As it is known, tumor cells, such as the leukemia, release of Vascular Endothelial Growth Factor (VEGF) that promotes endothelial proliferation and increased vascularization in the bone marrow (Dias et al., 2002). The latter is a lymphoid organ like the spleen and may, perhaps, explain the VEGF-A protein increment in spleens of FeLV-infected cats.
Due to the VEGF-A increase and knowing that this protein is an important factor in angiogenesis during the pathogenic processes, being present in splenomegaly resultant of myeloid leukemia in humans, is understood that the increased weight and volume of the Fp group organs occurred due the possible neovascularization in response to the aforementioned extra medullary hematopoiesis (Liu et al., 2005). Medical parameters suggest the appearance of neovascularization supporting a possible hipertrophy characterized by the connective tissue proliferation.

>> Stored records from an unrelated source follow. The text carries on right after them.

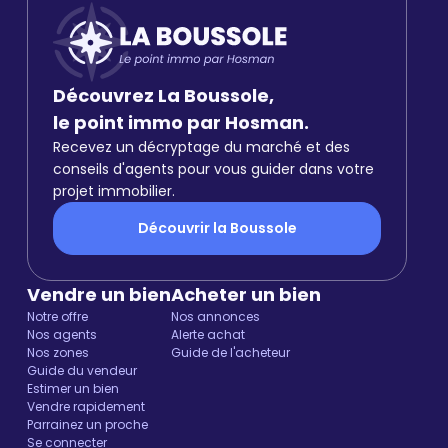
Découvrez La Boussole,
le point immo par Hosman.
Recevez un décryptage du marché et des
conseils d'agents pour vous guider dans votre
projet immobilier.
Découvrir la Boussole
Vendre un bien
Acheter un bien
Notre offre
Nos annonces
Nos agents
Alerte achat
Nos zones
Guide de l'acheteur
Guide du vendeur
Estimer un bien
Vendre rapidement
Parrainez un proche
Se connecter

Even though the FeLV infection causes significant systemic alterations in the spleen, as immunosuppression and anemia, this changes weren’t capable to cause sufficient responses to modify the splenic architecture in the animals under study. Extra medullary erythropoiesis and decreased cellularity of white pulp could have been the spleen response against the condition and the consequent immunosuppression; however, this response wasn’t capable to promote observable structural changes by histomorphometric analysis. The splenomegaly found in the Fp group could be a reflex against the pathologic conditions induced by FeLV infection.